• _What this task involves_:
Give back an exact copy of the lines in the records below, from the line that has "16: (333, 129, 2.07)" through the line that has "27: (335, 249, 2.25)", and nothing besides.

• _Records for this exercise_:
────────────────────────────────────────

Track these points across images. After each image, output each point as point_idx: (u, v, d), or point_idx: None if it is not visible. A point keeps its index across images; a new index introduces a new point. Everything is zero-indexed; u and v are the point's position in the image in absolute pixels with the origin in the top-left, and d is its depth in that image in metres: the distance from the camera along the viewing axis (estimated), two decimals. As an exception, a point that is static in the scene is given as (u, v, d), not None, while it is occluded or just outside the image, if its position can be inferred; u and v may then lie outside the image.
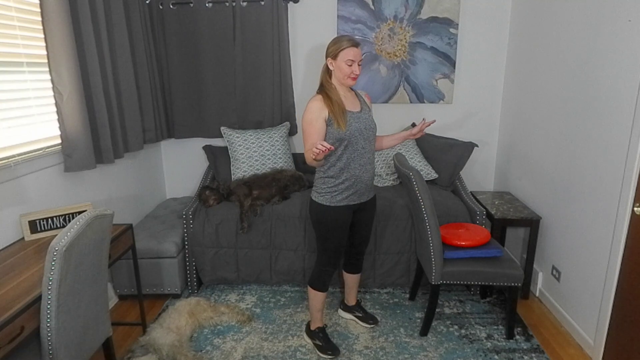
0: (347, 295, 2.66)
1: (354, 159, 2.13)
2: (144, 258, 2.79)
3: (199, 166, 3.75)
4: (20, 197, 2.13)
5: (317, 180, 2.22)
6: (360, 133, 2.11)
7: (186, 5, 3.30)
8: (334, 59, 2.08)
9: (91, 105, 2.49)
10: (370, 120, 2.19)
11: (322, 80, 2.16)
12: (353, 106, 2.17)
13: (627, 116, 2.03)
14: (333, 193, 2.16)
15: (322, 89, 2.13)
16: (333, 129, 2.07)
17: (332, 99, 2.08)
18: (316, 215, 2.22)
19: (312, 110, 2.07)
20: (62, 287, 1.54)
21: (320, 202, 2.18)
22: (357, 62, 2.07)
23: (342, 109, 2.08)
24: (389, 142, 2.36)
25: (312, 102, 2.09)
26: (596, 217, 2.28)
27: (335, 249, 2.25)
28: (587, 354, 2.35)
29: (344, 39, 2.06)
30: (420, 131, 2.22)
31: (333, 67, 2.11)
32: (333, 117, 2.05)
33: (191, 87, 3.48)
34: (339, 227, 2.21)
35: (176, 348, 2.29)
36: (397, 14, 3.33)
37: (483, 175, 3.69)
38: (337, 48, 2.05)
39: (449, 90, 3.47)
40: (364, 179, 2.18)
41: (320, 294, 2.34)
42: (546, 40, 2.78)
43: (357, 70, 2.07)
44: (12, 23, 2.08)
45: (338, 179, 2.14)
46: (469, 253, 2.41)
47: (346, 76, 2.08)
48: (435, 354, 2.35)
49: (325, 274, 2.30)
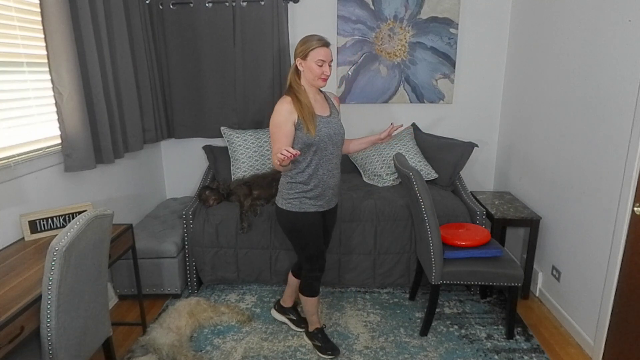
0: (286, 296, 2.60)
1: (322, 165, 2.08)
2: (144, 258, 2.79)
3: (199, 166, 3.75)
4: (20, 197, 2.13)
5: (283, 185, 2.14)
6: (330, 138, 2.06)
7: (186, 5, 3.30)
8: (304, 59, 2.01)
9: (91, 105, 2.49)
10: (339, 125, 2.14)
11: (291, 81, 2.07)
12: (322, 110, 2.11)
13: (627, 116, 2.03)
14: (301, 199, 2.10)
15: (291, 91, 2.05)
16: (302, 134, 2.01)
17: (302, 102, 2.01)
18: (287, 224, 2.16)
19: (281, 112, 2.00)
20: (62, 287, 1.54)
21: (289, 209, 2.12)
22: (328, 63, 2.01)
23: (311, 113, 2.01)
24: (356, 146, 2.29)
25: (280, 104, 2.02)
26: (596, 217, 2.28)
27: (316, 254, 2.20)
28: (587, 354, 2.35)
29: (314, 38, 2.00)
30: (388, 135, 2.16)
31: (303, 68, 2.03)
32: (303, 121, 1.99)
33: (191, 87, 3.47)
34: (314, 231, 2.15)
35: (176, 348, 2.29)
36: (397, 14, 3.33)
37: (483, 175, 3.69)
38: (307, 48, 1.98)
39: (449, 90, 3.47)
40: (331, 184, 2.14)
41: (312, 299, 2.33)
42: (546, 40, 2.78)
43: (327, 71, 2.01)
44: (12, 23, 2.08)
45: (307, 185, 2.08)
46: (469, 253, 2.41)
47: (317, 77, 2.02)
48: (435, 354, 2.36)
49: (314, 279, 2.27)
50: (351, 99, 3.53)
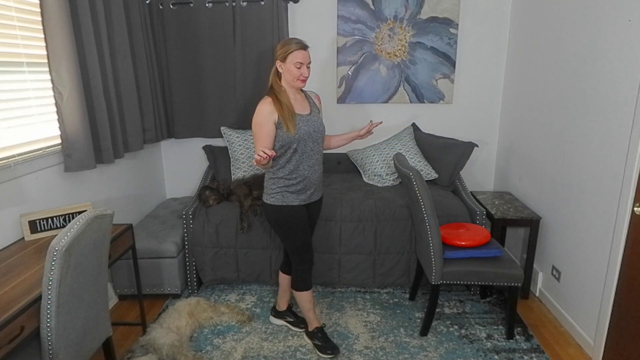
0: (280, 299, 2.61)
1: (303, 161, 2.16)
2: (144, 258, 2.79)
3: (199, 166, 3.75)
4: (20, 197, 2.13)
5: (267, 181, 2.23)
6: (309, 136, 2.14)
7: (186, 5, 3.30)
8: (283, 61, 2.09)
9: (91, 105, 2.49)
10: (319, 123, 2.22)
11: (272, 82, 2.16)
12: (302, 109, 2.19)
13: (627, 116, 2.03)
14: (284, 193, 2.18)
15: (272, 92, 2.13)
16: (282, 132, 2.09)
17: (282, 102, 2.09)
18: (273, 218, 2.23)
19: (262, 113, 2.08)
20: (62, 287, 1.54)
21: (273, 202, 2.20)
22: (306, 65, 2.09)
23: (291, 112, 2.10)
24: (337, 142, 2.41)
25: (261, 104, 2.11)
26: (596, 217, 2.28)
27: (303, 246, 2.26)
28: (587, 354, 2.35)
29: (293, 41, 2.08)
30: (368, 132, 2.29)
31: (282, 70, 2.12)
32: (282, 120, 2.07)
33: (191, 87, 3.47)
34: (298, 223, 2.22)
35: (176, 348, 2.29)
36: (397, 14, 3.33)
37: (483, 175, 3.69)
38: (286, 51, 2.06)
39: (449, 90, 3.47)
40: (312, 179, 2.22)
41: (306, 294, 2.35)
42: (546, 40, 2.78)
43: (306, 72, 2.10)
44: (12, 23, 2.08)
45: (289, 180, 2.16)
46: (469, 253, 2.41)
47: (295, 79, 2.10)
48: (435, 354, 2.36)
49: (304, 273, 2.31)
50: (351, 99, 3.53)
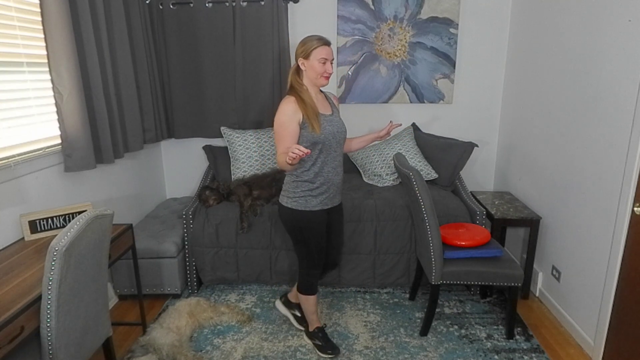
0: (294, 293, 2.59)
1: (327, 163, 2.11)
2: (144, 258, 2.79)
3: (199, 166, 3.75)
4: (20, 197, 2.13)
5: (288, 184, 2.17)
6: (334, 136, 2.10)
7: (186, 5, 3.30)
8: (306, 58, 2.06)
9: (91, 105, 2.49)
10: (341, 124, 2.18)
11: (292, 81, 2.11)
12: (324, 109, 2.15)
13: (627, 116, 2.03)
14: (307, 197, 2.12)
15: (294, 91, 2.09)
16: (307, 132, 2.04)
17: (306, 102, 2.05)
18: (291, 222, 2.18)
19: (286, 112, 2.03)
20: (62, 287, 1.54)
21: (294, 207, 2.13)
22: (330, 61, 2.07)
23: (315, 111, 2.06)
24: (357, 144, 2.35)
25: (284, 103, 2.05)
26: (596, 217, 2.28)
27: (317, 252, 2.22)
28: (587, 354, 2.35)
29: (314, 38, 2.05)
30: (387, 133, 2.26)
31: (305, 67, 2.08)
32: (307, 120, 2.02)
33: (191, 87, 3.47)
34: (318, 230, 2.17)
35: (176, 348, 2.29)
36: (397, 14, 3.33)
37: (483, 175, 3.69)
38: (309, 47, 2.04)
39: (449, 90, 3.47)
40: (335, 182, 2.17)
41: (311, 297, 2.33)
42: (546, 40, 2.78)
43: (330, 68, 2.07)
44: (12, 23, 2.08)
45: (313, 184, 2.11)
46: (469, 253, 2.40)
47: (319, 75, 2.06)
48: (435, 354, 2.35)
49: (312, 277, 2.28)
50: (351, 99, 3.53)
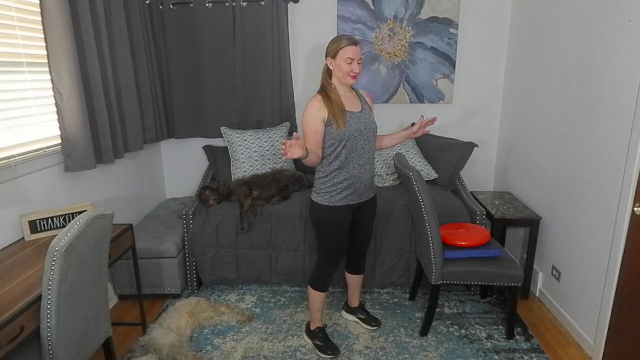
0: (350, 297, 2.65)
1: (352, 159, 2.13)
2: (144, 258, 2.79)
3: (199, 166, 3.75)
4: (20, 197, 2.13)
5: (316, 180, 2.23)
6: (360, 133, 2.12)
7: (186, 5, 3.30)
8: (334, 58, 2.09)
9: (91, 105, 2.49)
10: (370, 121, 2.19)
11: (323, 81, 2.17)
12: (353, 106, 2.17)
13: (627, 116, 2.03)
14: (331, 193, 2.16)
15: (323, 90, 2.14)
16: (332, 129, 2.08)
17: (332, 99, 2.09)
18: (316, 216, 2.23)
19: (311, 110, 2.08)
20: (62, 287, 1.54)
21: (319, 202, 2.19)
22: (357, 60, 2.08)
23: (341, 109, 2.09)
24: (389, 142, 2.37)
25: (311, 102, 2.11)
26: (596, 217, 2.28)
27: (334, 249, 2.25)
28: (587, 354, 2.35)
29: (343, 37, 2.08)
30: (421, 129, 2.25)
31: (333, 67, 2.12)
32: (332, 117, 2.06)
33: (191, 87, 3.47)
34: (338, 227, 2.21)
35: (176, 348, 2.29)
36: (397, 14, 3.33)
37: (483, 175, 3.69)
38: (337, 47, 2.07)
39: (449, 90, 3.47)
40: (362, 178, 2.18)
41: (320, 294, 2.34)
42: (546, 40, 2.78)
43: (356, 68, 2.08)
44: (12, 23, 2.08)
45: (336, 179, 2.15)
46: (469, 253, 2.40)
47: (346, 74, 2.09)
48: (435, 354, 2.35)
49: (325, 274, 2.30)
50: (351, 99, 3.53)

────────────────────────────────────────

• _Answer below_:
16: (333, 129, 2.07)
17: (332, 99, 2.08)
18: (316, 215, 2.22)
19: (312, 110, 2.07)
20: (62, 287, 1.54)
21: (320, 202, 2.18)
22: (357, 62, 2.07)
23: (342, 109, 2.08)
24: (389, 142, 2.36)
25: (312, 102, 2.09)
26: (596, 217, 2.28)
27: (335, 249, 2.25)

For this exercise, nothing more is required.